Stored data entries:
----------

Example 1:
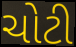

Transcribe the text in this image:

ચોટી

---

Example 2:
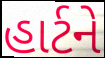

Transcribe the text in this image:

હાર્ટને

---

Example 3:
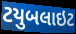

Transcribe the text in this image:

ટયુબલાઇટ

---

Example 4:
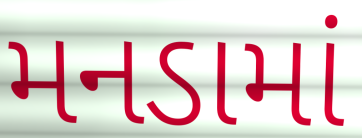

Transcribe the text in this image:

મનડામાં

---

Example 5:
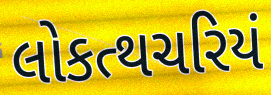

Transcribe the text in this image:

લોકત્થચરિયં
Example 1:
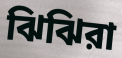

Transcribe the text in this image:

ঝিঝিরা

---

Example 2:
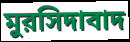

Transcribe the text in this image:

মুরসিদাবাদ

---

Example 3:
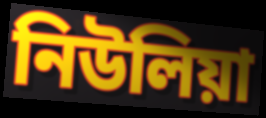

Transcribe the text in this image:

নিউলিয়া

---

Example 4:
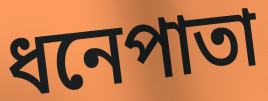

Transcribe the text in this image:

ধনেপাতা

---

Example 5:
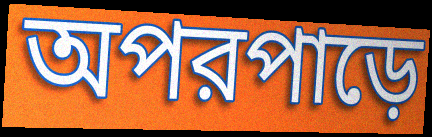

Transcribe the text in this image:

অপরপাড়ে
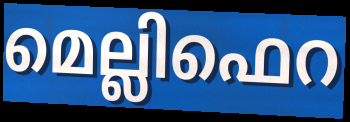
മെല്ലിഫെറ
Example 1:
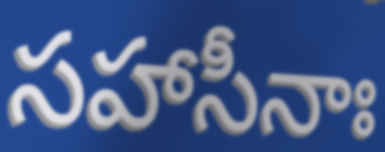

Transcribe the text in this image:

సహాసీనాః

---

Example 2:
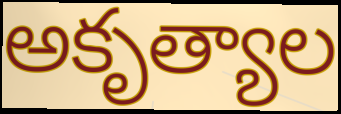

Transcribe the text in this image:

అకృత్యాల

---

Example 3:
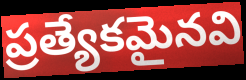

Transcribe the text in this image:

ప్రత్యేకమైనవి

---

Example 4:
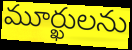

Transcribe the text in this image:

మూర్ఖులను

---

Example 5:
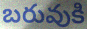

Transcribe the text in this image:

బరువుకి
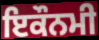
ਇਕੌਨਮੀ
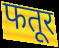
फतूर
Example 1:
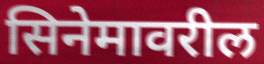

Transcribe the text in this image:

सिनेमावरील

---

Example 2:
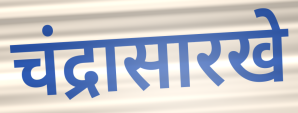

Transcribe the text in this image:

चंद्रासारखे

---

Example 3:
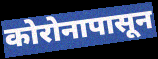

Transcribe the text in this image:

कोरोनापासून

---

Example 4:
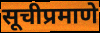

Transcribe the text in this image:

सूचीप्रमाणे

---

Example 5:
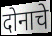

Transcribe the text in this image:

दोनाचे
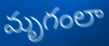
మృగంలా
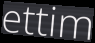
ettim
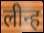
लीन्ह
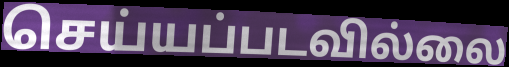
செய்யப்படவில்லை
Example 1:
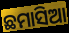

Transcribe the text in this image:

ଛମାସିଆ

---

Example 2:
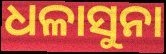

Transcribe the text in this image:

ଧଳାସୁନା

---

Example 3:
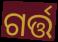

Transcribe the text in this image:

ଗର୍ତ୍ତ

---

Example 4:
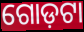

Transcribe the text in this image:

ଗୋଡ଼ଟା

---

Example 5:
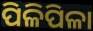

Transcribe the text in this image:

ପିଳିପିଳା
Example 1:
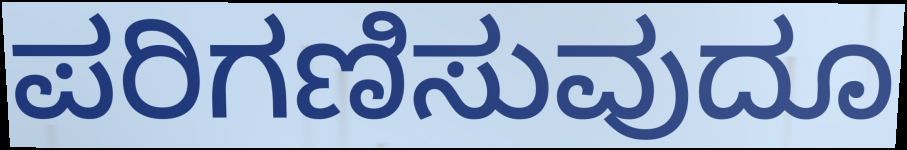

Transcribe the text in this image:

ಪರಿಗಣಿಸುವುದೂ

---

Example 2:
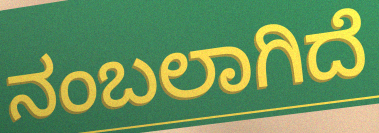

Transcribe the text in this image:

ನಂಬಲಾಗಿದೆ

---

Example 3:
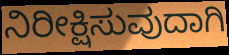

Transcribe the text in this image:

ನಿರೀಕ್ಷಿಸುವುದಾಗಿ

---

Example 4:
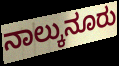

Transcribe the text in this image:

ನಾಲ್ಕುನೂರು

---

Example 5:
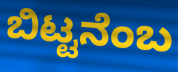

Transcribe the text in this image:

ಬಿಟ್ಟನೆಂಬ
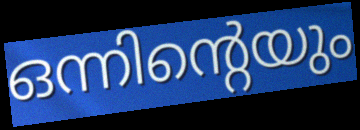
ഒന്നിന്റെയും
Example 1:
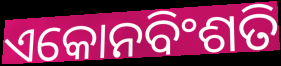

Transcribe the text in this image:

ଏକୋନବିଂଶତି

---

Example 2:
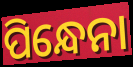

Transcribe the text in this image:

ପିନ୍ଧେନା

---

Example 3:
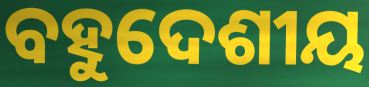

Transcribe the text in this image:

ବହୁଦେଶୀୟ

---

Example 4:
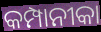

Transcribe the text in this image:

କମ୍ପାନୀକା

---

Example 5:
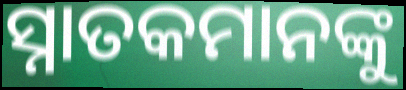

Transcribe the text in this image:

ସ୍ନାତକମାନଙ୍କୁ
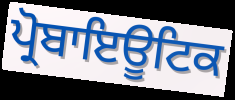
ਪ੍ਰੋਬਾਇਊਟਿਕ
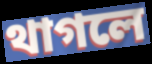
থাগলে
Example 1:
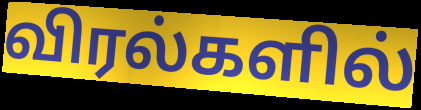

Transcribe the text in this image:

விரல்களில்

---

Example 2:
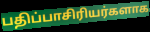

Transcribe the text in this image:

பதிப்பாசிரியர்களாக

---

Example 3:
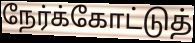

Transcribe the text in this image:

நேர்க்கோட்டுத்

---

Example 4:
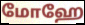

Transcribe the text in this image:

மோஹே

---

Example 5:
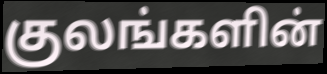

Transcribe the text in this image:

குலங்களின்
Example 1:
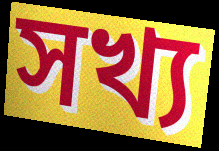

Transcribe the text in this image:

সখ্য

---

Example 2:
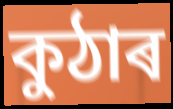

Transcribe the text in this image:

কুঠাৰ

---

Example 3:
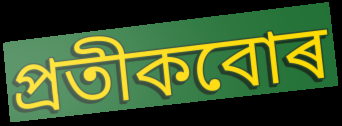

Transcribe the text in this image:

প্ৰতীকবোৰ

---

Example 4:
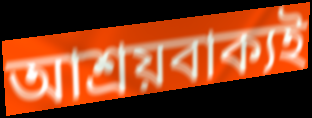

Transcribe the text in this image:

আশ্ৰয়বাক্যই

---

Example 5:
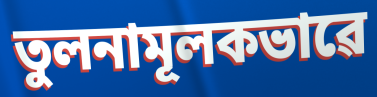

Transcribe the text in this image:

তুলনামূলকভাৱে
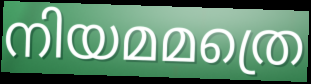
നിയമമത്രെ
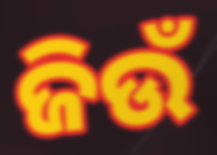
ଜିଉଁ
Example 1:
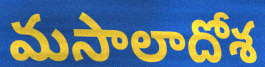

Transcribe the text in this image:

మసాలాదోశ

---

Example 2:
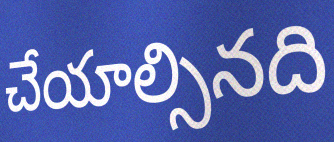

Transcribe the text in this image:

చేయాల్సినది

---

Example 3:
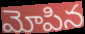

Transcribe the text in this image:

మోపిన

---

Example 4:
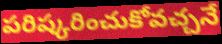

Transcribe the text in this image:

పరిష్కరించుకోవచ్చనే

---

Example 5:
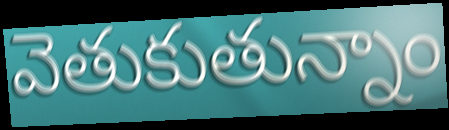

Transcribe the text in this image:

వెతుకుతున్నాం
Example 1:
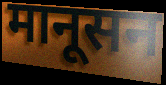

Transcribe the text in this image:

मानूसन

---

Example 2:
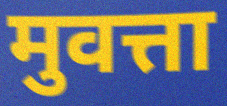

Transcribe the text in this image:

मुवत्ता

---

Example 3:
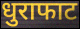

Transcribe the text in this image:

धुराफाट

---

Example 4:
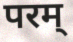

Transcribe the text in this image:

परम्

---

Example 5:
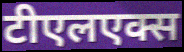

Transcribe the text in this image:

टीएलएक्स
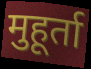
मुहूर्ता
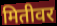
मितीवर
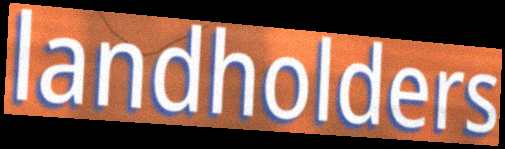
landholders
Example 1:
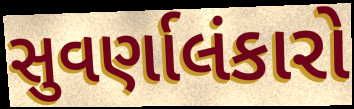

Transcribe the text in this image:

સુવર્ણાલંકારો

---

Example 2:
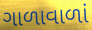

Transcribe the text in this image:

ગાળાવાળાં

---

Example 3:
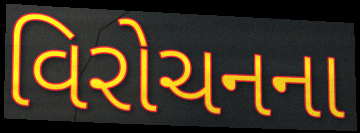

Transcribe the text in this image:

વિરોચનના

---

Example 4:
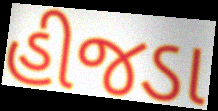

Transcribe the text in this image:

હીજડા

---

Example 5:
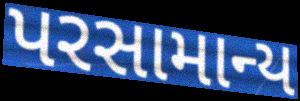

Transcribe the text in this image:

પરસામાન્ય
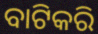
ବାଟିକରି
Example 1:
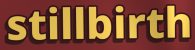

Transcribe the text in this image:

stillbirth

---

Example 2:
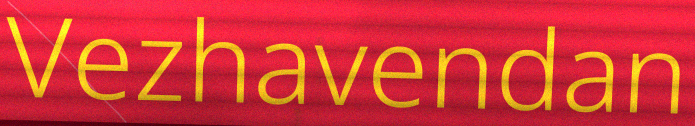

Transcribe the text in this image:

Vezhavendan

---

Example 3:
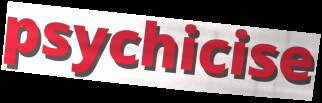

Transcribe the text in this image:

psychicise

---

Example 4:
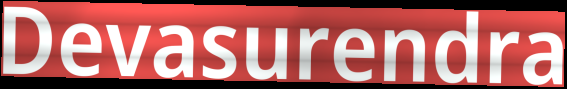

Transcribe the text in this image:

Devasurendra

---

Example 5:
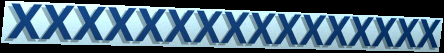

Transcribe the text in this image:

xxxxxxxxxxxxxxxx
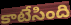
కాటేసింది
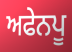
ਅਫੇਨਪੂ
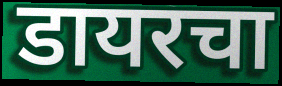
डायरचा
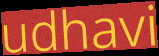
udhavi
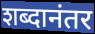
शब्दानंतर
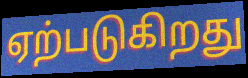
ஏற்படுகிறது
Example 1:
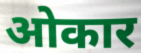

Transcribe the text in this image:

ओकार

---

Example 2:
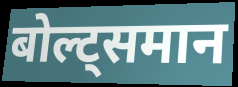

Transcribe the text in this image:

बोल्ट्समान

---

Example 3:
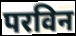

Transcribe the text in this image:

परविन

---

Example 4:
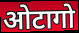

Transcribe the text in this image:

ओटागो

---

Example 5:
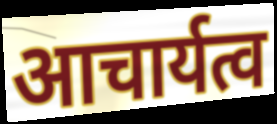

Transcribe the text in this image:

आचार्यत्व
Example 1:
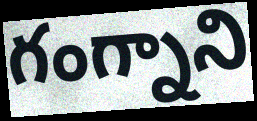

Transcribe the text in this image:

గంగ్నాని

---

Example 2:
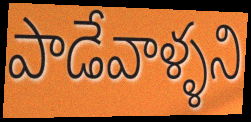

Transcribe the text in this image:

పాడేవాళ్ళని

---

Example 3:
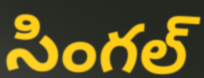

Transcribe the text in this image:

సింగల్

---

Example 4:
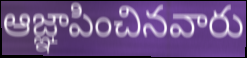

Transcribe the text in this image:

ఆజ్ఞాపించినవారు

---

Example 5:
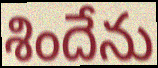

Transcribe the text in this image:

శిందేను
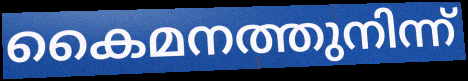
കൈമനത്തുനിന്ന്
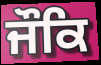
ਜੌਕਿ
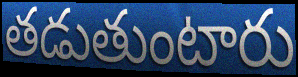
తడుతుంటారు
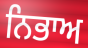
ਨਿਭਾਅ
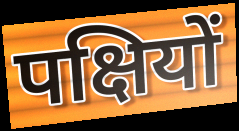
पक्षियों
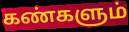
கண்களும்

----------

Could you print the data exactly as it appears and keep the pictures out?

_REPLY_
Example 1:

Transcribe the text in this image:

ચોટી

---

Example 2:

Transcribe the text in this image:

હાર્ટને

---

Example 3:

Transcribe the text in this image:

ટયુબલાઇટ

---

Example 4:

Transcribe the text in this image:

મનડામાં

---

Example 5:

Transcribe the text in this image:

લોકત્થચરિયં
Example 1:

Transcribe the text in this image:

ঝিঝিরা

---

Example 2:

Transcribe the text in this image:

মুরসিদাবাদ

---

Example 3:

Transcribe the text in this image:

নিউলিয়া

---

Example 4:

Transcribe the text in this image:

ধনেপাতা

---

Example 5:

Transcribe the text in this image:

অপরপাড়ে
മെല്ലിഫെറ
Example 1:

Transcribe the text in this image:

సహాసీనాః

---

Example 2:

Transcribe the text in this image:

అకృత్యాల

---

Example 3:

Transcribe the text in this image:

ప్రత్యేకమైనవి

---

Example 4:

Transcribe the text in this image:

మూర్ఖులను

---

Example 5:

Transcribe the text in this image:

బరువుకి
ਇਕੌਨਮੀ
फतूर
Example 1:

Transcribe the text in this image:

सिनेमावरील

---

Example 2:

Transcribe the text in this image:

चंद्रासारखे

---

Example 3:

Transcribe the text in this image:

कोरोनापासून

---

Example 4:

Transcribe the text in this image:

सूचीप्रमाणे

---

Example 5:

Transcribe the text in this image:

दोनाचे
మృగంలా
ettim
लीन्ह
செய்யப்படவில்லை
Example 1:

Transcribe the text in this image:

ଛମାସିଆ

---

Example 2:

Transcribe the text in this image:

ଧଳାସୁନା

---

Example 3:

Transcribe the text in this image:

ଗର୍ତ୍ତ

---

Example 4:

Transcribe the text in this image:

ଗୋଡ଼ଟା

---

Example 5:

Transcribe the text in this image:

ପିଳିପିଳା
Example 1:

Transcribe the text in this image:

ಪರಿಗಣಿಸುವುದೂ

---

Example 2:

Transcribe the text in this image:

ನಂಬಲಾಗಿದೆ

---

Example 3:

Transcribe the text in this image:

ನಿರೀಕ್ಷಿಸುವುದಾಗಿ

---

Example 4:

Transcribe the text in this image:

ನಾಲ್ಕುನೂರು

---

Example 5:

Transcribe the text in this image:

ಬಿಟ್ಟನೆಂಬ
ഒന്നിന്റെയും
Example 1:

Transcribe the text in this image:

ଏକୋନବିଂଶତି

---

Example 2:

Transcribe the text in this image:

ପିନ୍ଧେନା

---

Example 3:

Transcribe the text in this image:

ବହୁଦେଶୀୟ

---

Example 4:

Transcribe the text in this image:

କମ୍ପାନୀକା

---

Example 5:

Transcribe the text in this image:

ସ୍ନାତକମାନଙ୍କୁ
ਪ੍ਰੋਬਾਇਊਟਿਕ
থাগলে
Example 1:

Transcribe the text in this image:

விரல்களில்

---

Example 2:

Transcribe the text in this image:

பதிப்பாசிரியர்களாக

---

Example 3:

Transcribe the text in this image:

நேர்க்கோட்டுத்

---

Example 4:

Transcribe the text in this image:

மோஹே

---

Example 5:

Transcribe the text in this image:

குலங்களின்
Example 1:

Transcribe the text in this image:

সখ্য

---

Example 2:

Transcribe the text in this image:

কুঠাৰ

---

Example 3:

Transcribe the text in this image:

প্ৰতীকবোৰ

---

Example 4:

Transcribe the text in this image:

আশ্ৰয়বাক্যই

---

Example 5:

Transcribe the text in this image:

তুলনামূলকভাৱে
നിയമമത്രെ
ଜିଉଁ
Example 1:

Transcribe the text in this image:

మసాలాదోశ

---

Example 2:

Transcribe the text in this image:

చేయాల్సినది

---

Example 3:

Transcribe the text in this image:

మోపిన

---

Example 4:

Transcribe the text in this image:

పరిష్కరించుకోవచ్చనే

---

Example 5:

Transcribe the text in this image:

వెతుకుతున్నాం
Example 1:

Transcribe the text in this image:

मानूसन

---

Example 2:

Transcribe the text in this image:

मुवत्ता

---

Example 3:

Transcribe the text in this image:

धुराफाट

---

Example 4:

Transcribe the text in this image:

परम्

---

Example 5:

Transcribe the text in this image:

टीएलएक्स
मुहूर्ता
मितीवर
landholders
Example 1:

Transcribe the text in this image:

સુવર્ણાલંકારો

---

Example 2:

Transcribe the text in this image:

ગાળાવાળાં

---

Example 3:

Transcribe the text in this image:

વિરોચનના

---

Example 4:

Transcribe the text in this image:

હીજડા

---

Example 5:

Transcribe the text in this image:

પરસામાન્ય
ବାଟିକରି
Example 1:

Transcribe the text in this image:

stillbirth

---

Example 2:

Transcribe the text in this image:

Vezhavendan

---

Example 3:

Transcribe the text in this image:

psychicise

---

Example 4:

Transcribe the text in this image:

Devasurendra

---

Example 5:

Transcribe the text in this image:

xxxxxxxxxxxxxxxx
కాటేసింది
ਅਫੇਨਪੂ
डायरचा
udhavi
शब्दानंतर
ஏற்படுகிறது
Example 1:

Transcribe the text in this image:

ओकार

---

Example 2:

Transcribe the text in this image:

बोल्ट्समान

---

Example 3:

Transcribe the text in this image:

परविन

---

Example 4:

Transcribe the text in this image:

ओटागो

---

Example 5:

Transcribe the text in this image:

आचार्यत्व
Example 1:

Transcribe the text in this image:

గంగ్నాని

---

Example 2:

Transcribe the text in this image:

పాడేవాళ్ళని

---

Example 3:

Transcribe the text in this image:

సింగల్

---

Example 4:

Transcribe the text in this image:

ఆజ్ఞాపించినవారు

---

Example 5:

Transcribe the text in this image:

శిందేను
കൈമനത്തുനിന്ന്
ਜੌਕਿ
తడుతుంటారు
ਨਿਭਾਅ
पक्षियों
கண்களும்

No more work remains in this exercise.